→ Work instruction
Sort through the material below and copy each line with "دیدگاه".

→ Supplied material
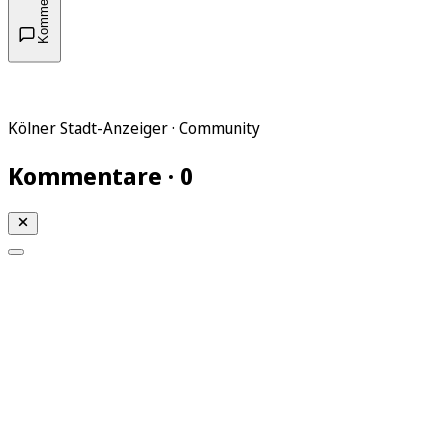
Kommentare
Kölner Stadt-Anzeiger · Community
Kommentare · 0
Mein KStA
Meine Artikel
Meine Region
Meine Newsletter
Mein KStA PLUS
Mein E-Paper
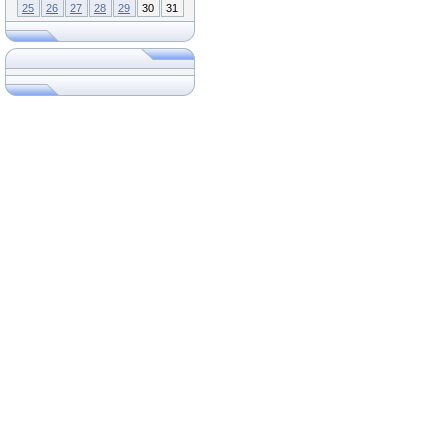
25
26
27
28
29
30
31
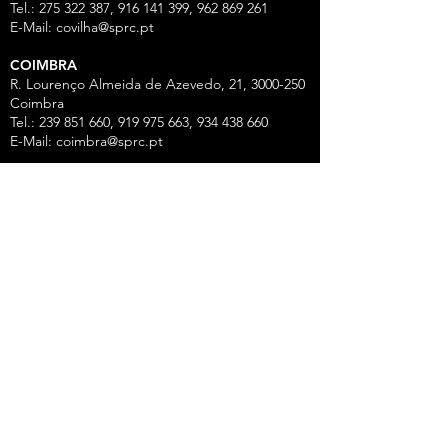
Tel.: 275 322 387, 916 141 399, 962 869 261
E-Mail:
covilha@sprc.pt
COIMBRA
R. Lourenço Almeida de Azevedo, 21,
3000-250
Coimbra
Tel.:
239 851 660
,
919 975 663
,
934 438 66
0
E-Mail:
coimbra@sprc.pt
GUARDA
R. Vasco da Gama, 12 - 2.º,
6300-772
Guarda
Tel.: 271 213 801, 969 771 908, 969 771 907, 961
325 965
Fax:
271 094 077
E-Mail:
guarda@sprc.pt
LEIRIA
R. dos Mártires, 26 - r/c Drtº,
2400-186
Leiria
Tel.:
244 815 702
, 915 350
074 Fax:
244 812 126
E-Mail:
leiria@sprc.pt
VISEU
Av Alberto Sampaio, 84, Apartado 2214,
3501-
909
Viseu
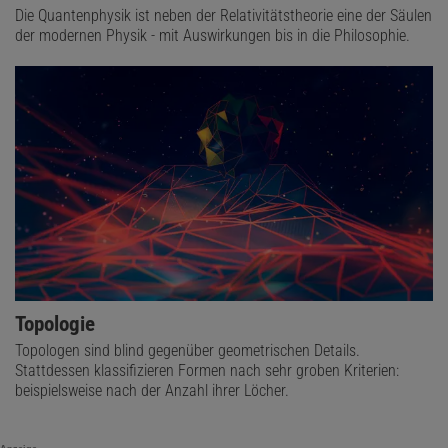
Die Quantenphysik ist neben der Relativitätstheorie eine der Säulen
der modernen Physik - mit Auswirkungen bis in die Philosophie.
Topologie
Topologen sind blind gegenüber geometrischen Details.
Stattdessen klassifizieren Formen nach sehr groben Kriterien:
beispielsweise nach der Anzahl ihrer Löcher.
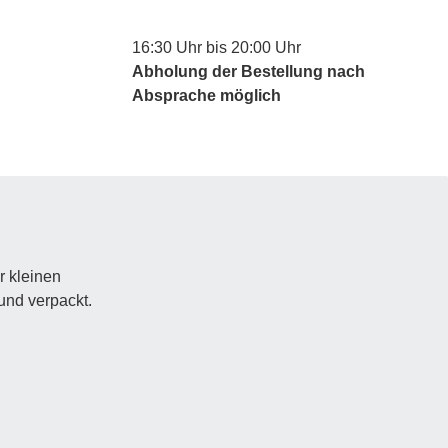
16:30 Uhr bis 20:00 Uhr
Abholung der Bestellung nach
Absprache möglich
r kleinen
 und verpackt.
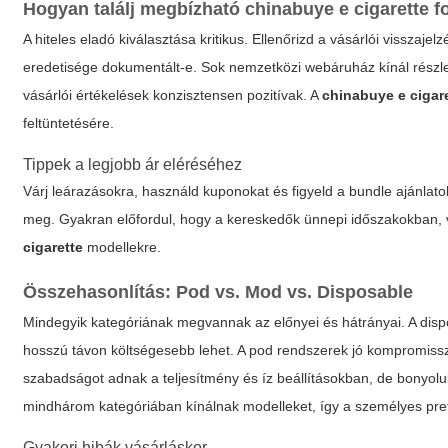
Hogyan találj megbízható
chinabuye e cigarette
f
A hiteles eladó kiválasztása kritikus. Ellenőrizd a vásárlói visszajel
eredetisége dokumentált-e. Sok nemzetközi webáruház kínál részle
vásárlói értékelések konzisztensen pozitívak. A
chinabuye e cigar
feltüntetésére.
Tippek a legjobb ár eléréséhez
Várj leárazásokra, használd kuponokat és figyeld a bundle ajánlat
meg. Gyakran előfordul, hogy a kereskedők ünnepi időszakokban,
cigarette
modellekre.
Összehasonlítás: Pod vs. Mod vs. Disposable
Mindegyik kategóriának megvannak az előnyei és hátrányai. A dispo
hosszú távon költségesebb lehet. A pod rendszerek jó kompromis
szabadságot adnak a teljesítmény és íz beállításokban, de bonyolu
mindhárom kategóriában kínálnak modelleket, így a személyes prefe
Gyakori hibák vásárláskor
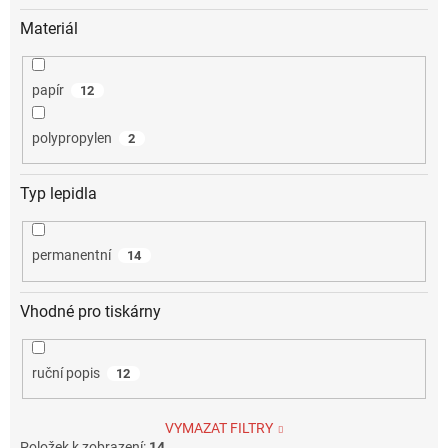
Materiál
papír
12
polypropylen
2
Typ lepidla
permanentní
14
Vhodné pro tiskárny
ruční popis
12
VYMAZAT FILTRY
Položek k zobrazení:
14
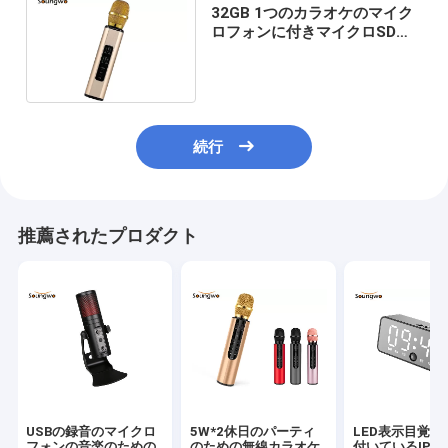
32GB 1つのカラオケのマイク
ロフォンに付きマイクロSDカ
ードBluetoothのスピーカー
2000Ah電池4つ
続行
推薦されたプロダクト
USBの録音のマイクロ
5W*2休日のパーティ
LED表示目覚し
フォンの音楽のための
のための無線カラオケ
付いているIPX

==

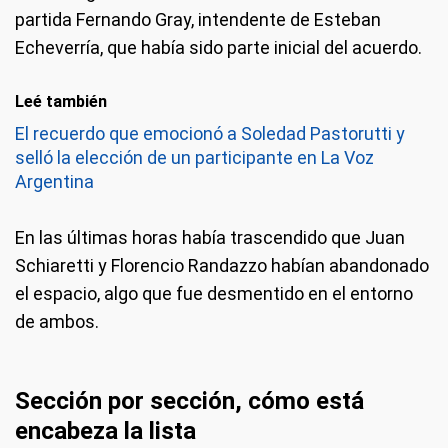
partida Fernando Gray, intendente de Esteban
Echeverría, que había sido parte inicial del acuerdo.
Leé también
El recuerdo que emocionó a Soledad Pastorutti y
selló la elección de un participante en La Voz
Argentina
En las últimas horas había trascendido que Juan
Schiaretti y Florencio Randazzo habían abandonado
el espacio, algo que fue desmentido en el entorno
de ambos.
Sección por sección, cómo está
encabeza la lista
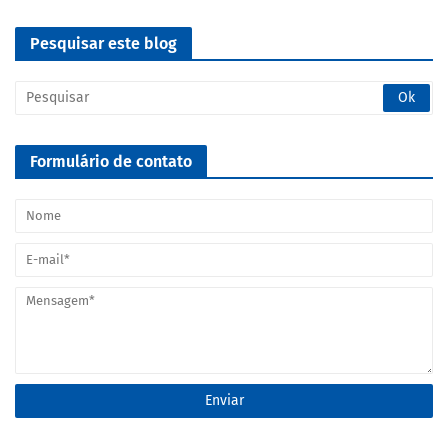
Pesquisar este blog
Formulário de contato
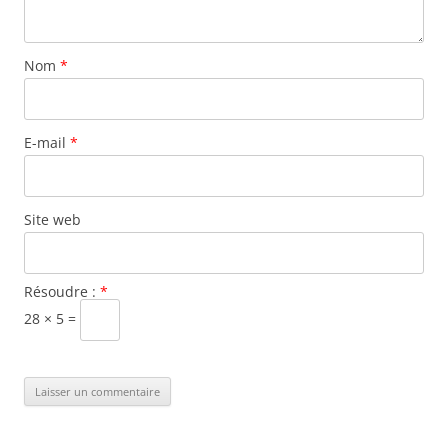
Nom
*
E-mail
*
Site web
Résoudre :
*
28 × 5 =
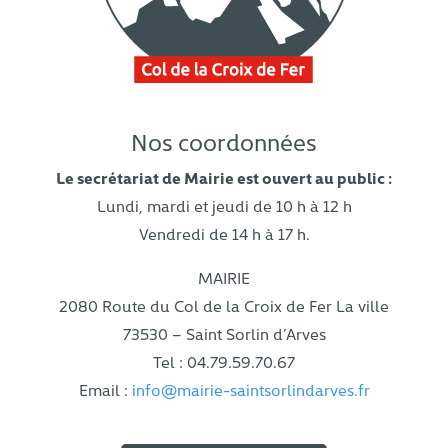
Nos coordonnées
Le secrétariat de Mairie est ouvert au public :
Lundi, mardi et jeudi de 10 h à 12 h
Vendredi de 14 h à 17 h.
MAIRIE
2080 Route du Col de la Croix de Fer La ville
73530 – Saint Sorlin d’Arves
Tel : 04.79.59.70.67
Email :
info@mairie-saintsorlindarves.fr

==

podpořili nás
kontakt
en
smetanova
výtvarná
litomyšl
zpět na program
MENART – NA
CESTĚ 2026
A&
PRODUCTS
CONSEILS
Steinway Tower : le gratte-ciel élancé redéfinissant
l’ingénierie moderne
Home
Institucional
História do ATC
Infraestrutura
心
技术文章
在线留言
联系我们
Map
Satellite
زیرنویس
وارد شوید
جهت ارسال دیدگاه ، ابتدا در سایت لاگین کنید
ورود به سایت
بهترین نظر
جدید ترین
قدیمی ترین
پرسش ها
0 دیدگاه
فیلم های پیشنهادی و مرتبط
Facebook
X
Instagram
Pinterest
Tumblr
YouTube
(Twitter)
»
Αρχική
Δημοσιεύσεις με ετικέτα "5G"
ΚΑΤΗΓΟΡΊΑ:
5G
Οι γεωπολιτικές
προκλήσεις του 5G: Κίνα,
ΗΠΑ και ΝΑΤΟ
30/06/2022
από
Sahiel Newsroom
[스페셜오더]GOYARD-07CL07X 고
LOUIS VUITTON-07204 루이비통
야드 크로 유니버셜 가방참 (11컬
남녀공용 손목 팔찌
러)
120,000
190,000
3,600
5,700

→ Completed exercise
جهت ارسال دیدگاه ، ابتدا در سایت لاگین کنید
0 دیدگاه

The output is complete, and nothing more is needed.